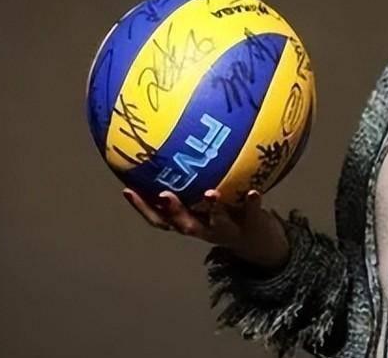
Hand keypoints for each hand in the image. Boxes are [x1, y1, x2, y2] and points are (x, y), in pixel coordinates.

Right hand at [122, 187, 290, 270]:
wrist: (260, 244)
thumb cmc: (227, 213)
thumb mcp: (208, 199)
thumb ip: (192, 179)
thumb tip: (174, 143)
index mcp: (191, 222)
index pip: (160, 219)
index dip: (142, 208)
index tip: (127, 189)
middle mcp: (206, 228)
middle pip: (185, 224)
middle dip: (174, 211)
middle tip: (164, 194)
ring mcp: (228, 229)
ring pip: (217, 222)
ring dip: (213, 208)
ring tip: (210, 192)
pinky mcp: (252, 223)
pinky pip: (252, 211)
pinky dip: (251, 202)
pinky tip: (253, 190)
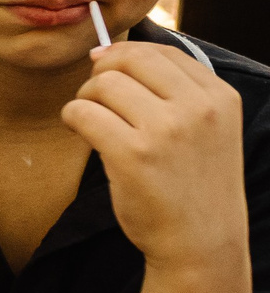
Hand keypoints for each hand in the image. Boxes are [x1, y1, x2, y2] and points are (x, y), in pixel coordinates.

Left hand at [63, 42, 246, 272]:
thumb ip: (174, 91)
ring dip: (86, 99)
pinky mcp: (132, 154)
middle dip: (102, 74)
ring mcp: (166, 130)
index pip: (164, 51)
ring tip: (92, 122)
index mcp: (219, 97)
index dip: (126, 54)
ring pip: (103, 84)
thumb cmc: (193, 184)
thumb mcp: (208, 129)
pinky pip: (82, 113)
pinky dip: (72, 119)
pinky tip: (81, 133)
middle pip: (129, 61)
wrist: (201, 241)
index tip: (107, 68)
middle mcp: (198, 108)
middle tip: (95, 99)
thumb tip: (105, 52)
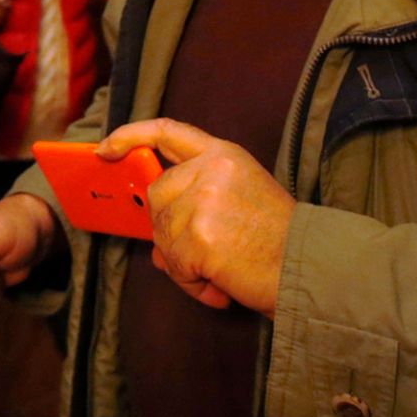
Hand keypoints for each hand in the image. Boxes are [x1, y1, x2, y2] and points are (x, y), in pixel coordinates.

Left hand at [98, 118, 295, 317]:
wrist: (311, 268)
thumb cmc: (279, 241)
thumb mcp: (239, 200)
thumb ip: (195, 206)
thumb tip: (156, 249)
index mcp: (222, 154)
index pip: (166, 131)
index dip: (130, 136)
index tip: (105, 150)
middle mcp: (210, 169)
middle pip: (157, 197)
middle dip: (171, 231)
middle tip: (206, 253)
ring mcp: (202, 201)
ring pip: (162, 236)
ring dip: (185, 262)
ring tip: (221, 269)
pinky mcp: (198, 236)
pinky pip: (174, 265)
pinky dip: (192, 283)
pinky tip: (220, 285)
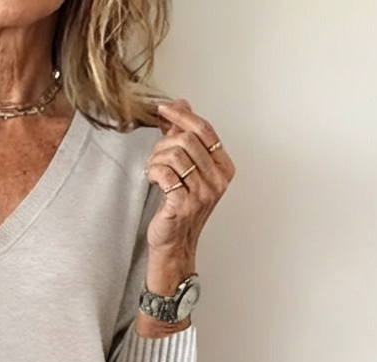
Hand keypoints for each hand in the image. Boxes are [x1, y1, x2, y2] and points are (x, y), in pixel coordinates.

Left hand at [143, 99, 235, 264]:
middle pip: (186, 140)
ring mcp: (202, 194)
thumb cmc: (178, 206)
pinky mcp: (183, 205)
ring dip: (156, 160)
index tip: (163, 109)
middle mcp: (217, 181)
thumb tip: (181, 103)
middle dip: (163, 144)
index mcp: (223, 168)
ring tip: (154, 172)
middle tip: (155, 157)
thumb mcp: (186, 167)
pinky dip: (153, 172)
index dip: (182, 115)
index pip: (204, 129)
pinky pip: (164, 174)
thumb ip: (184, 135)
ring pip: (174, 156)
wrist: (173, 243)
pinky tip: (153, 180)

**What is expected**
Above are the records; copy exactly the lines from the one with "middle pip: (185, 224)" through the one with "middle dip: (171, 231)", including both, and nothing more. Leave out pictures.

**Final answer**
middle pip: (185, 224)
middle dip: (174, 211)
middle tip: (164, 194)
ring mcp: (228, 229)
ring pip: (217, 222)
ring dip: (213, 208)
ring tip: (210, 192)
pinky mcp: (252, 223)
pinky pip: (252, 211)
pinky dip: (251, 202)
pinky tip: (253, 190)
Hand keypoints for each hand in the image. Boxes are [x1, y1, x2, y2] and points are (x, y), in pixel coordinates.

Left hand at [63, 42, 246, 272]:
thumb ip: (174, 91)
ring dip: (86, 99)
pinky mcp: (132, 154)
middle dip: (102, 74)
ring mcp: (166, 130)
index pip: (164, 51)
ring tip: (92, 122)
index mcp: (219, 97)
index dip: (126, 54)
ring pip: (103, 84)
thumb cmc: (193, 184)
thumb mcp: (208, 129)
pinky pip: (82, 113)
pinky dip: (72, 119)
pinky tip: (81, 133)
middle pip: (129, 61)
wrist: (201, 241)
index tip: (107, 68)
middle mcp: (198, 108)
middle tip: (95, 99)
thumb tip: (105, 52)
Hand keypoints for each hand in the image. Boxes are [x1, y1, x2, y2] and points are (x, y), in pixel coordinates.

Left hand at [98, 118, 295, 317]:
wrist: (311, 268)
thumb cmc: (279, 241)
thumb mcp: (239, 200)
thumb ip: (195, 206)
thumb tip: (156, 249)
index mcp: (222, 154)
index pip: (166, 131)
index dip: (130, 136)
index tip: (105, 150)
middle mcp: (210, 169)
middle pip: (157, 197)
middle dip: (171, 231)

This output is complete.